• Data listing
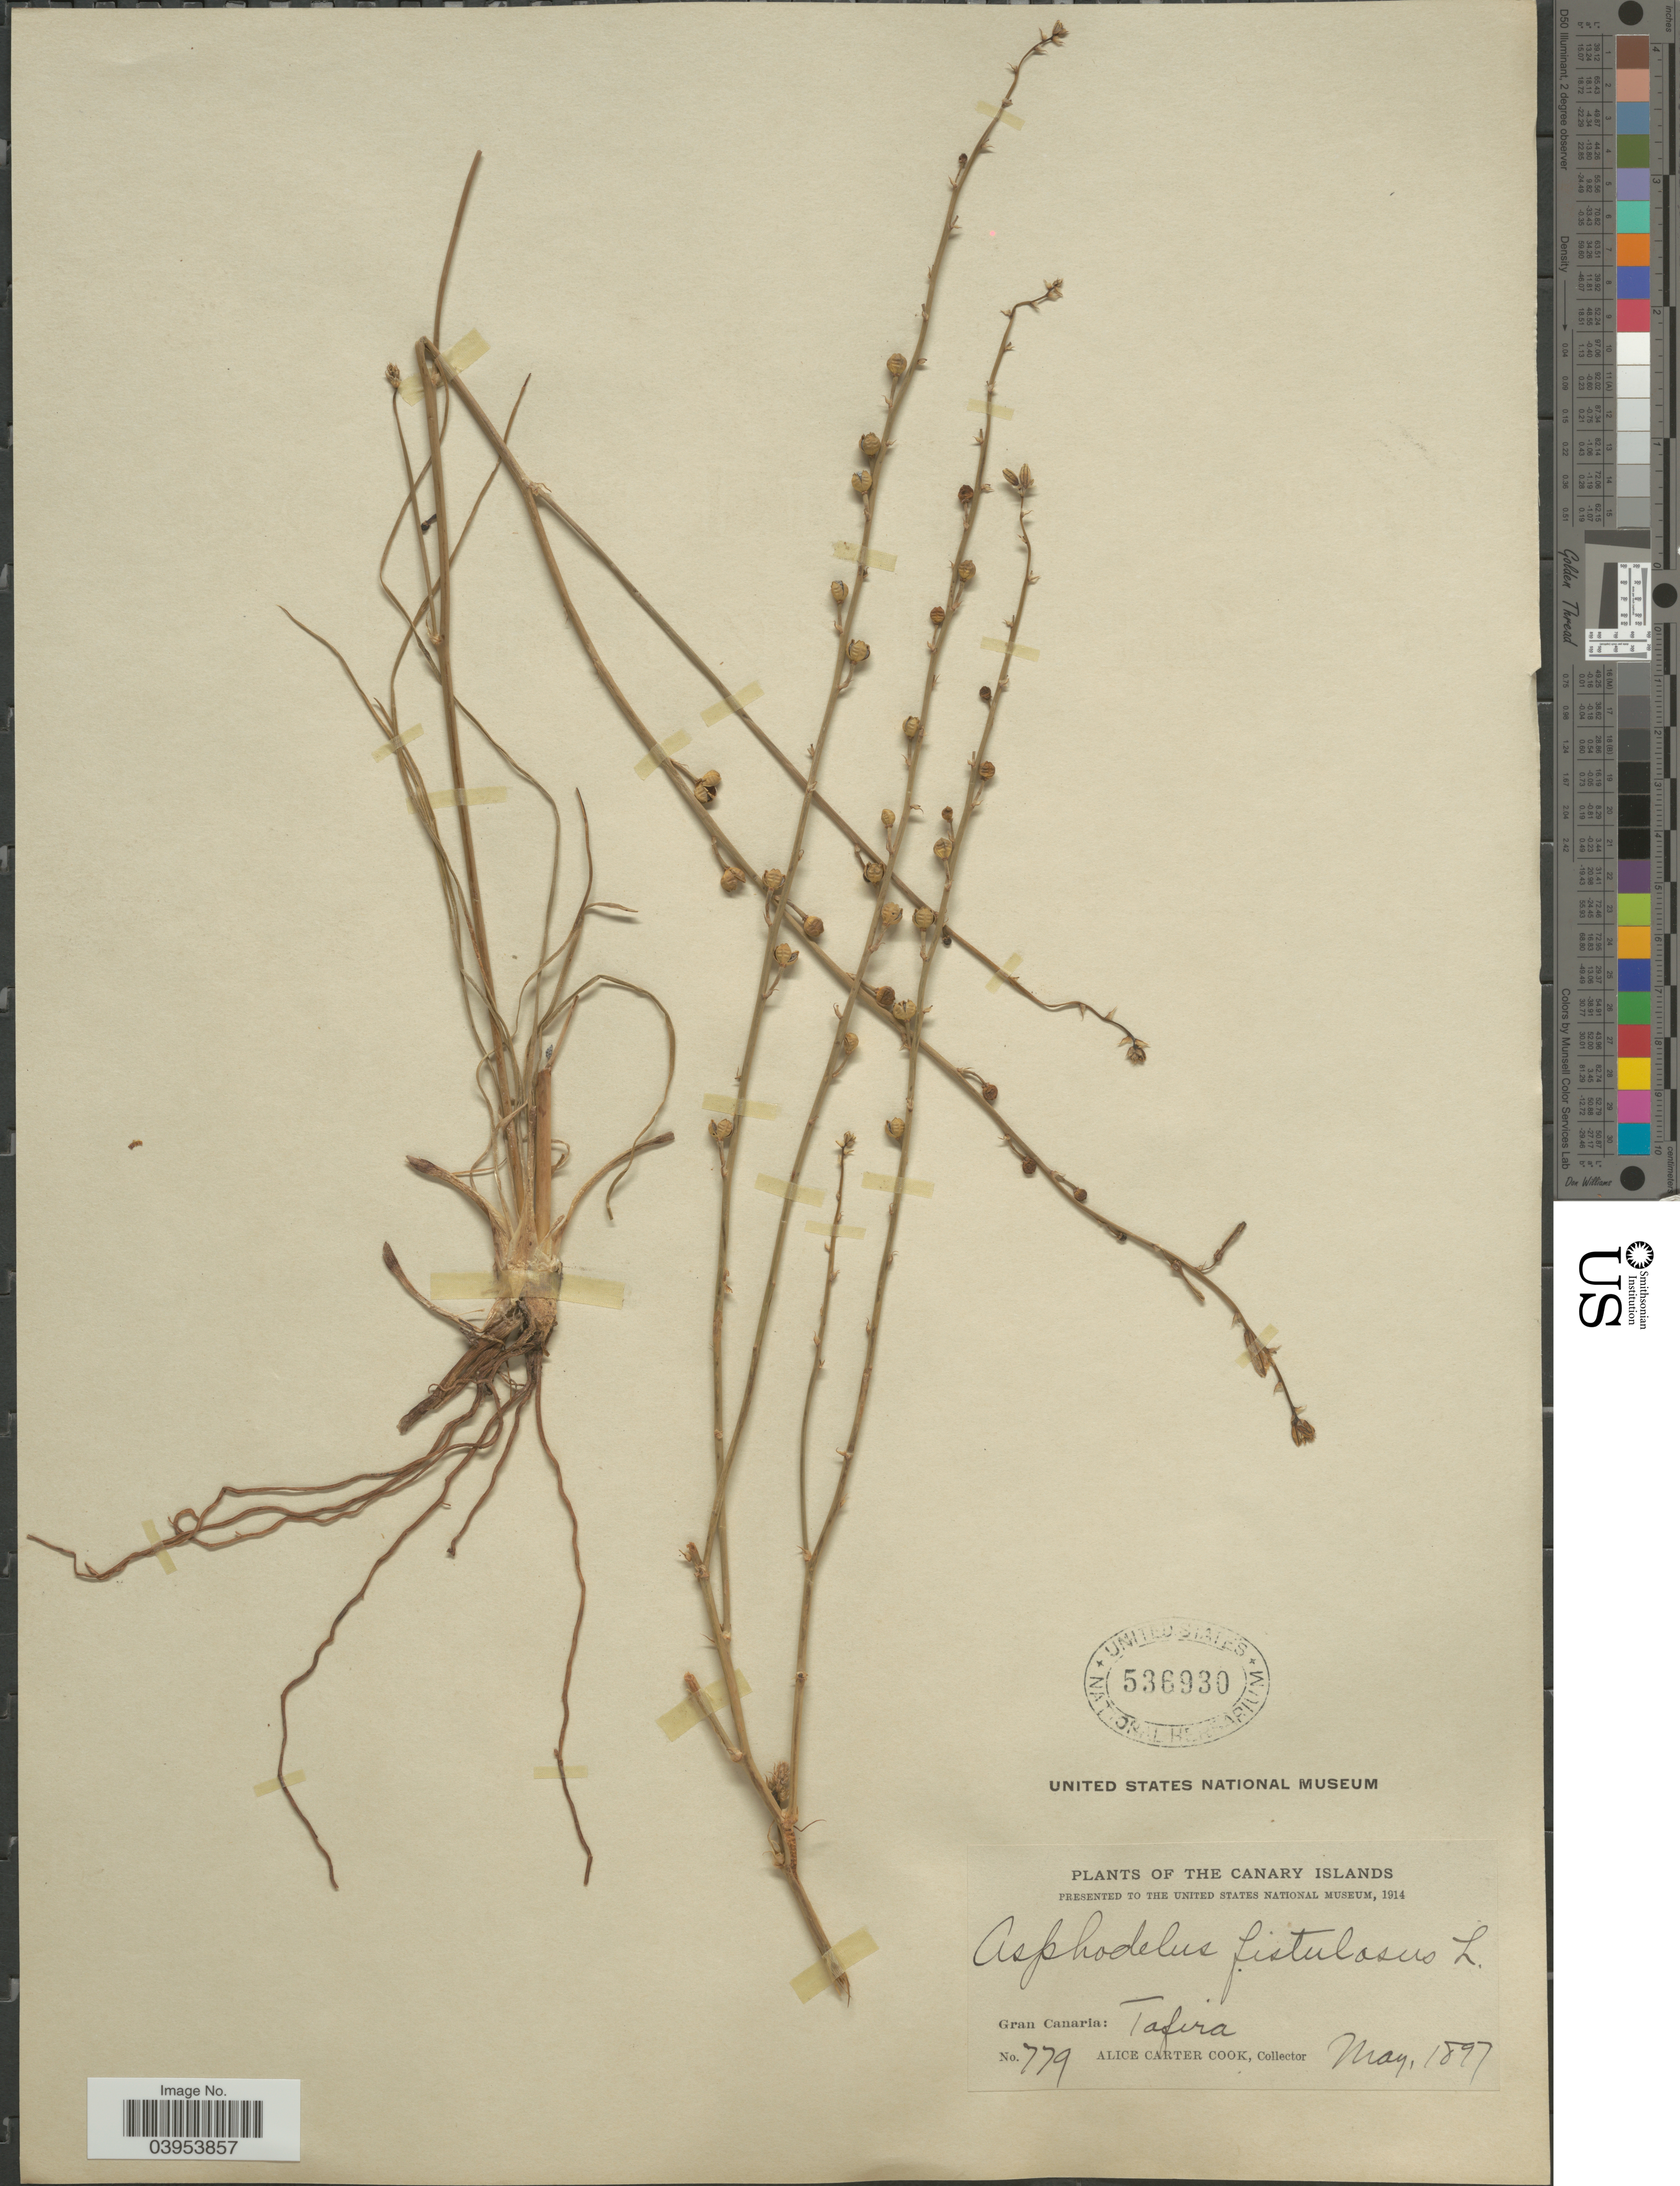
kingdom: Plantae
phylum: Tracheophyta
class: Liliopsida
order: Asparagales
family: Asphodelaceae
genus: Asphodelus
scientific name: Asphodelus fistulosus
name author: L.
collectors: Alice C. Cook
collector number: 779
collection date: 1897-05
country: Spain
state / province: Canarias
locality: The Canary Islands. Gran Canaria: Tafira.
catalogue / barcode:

• WHAT IS ASKED
Please copy the material above word for word, leaving the picture out of your answer.

• FINISHED EXERCISE
kingdom: Plantae
phylum: Tracheophyta
class: Liliopsida
order: Asparagales
family: Asphodelaceae
genus: Asphodelus
scientific name: Asphodelus fistulosus
name author: L.
collectors: Alice C. Cook
collector number: 779
collection date: 1897-05
country: Spain
state / province: Canarias
locality: The Canary Islands. Gran Canaria: Tafira.
catalogue / barcode:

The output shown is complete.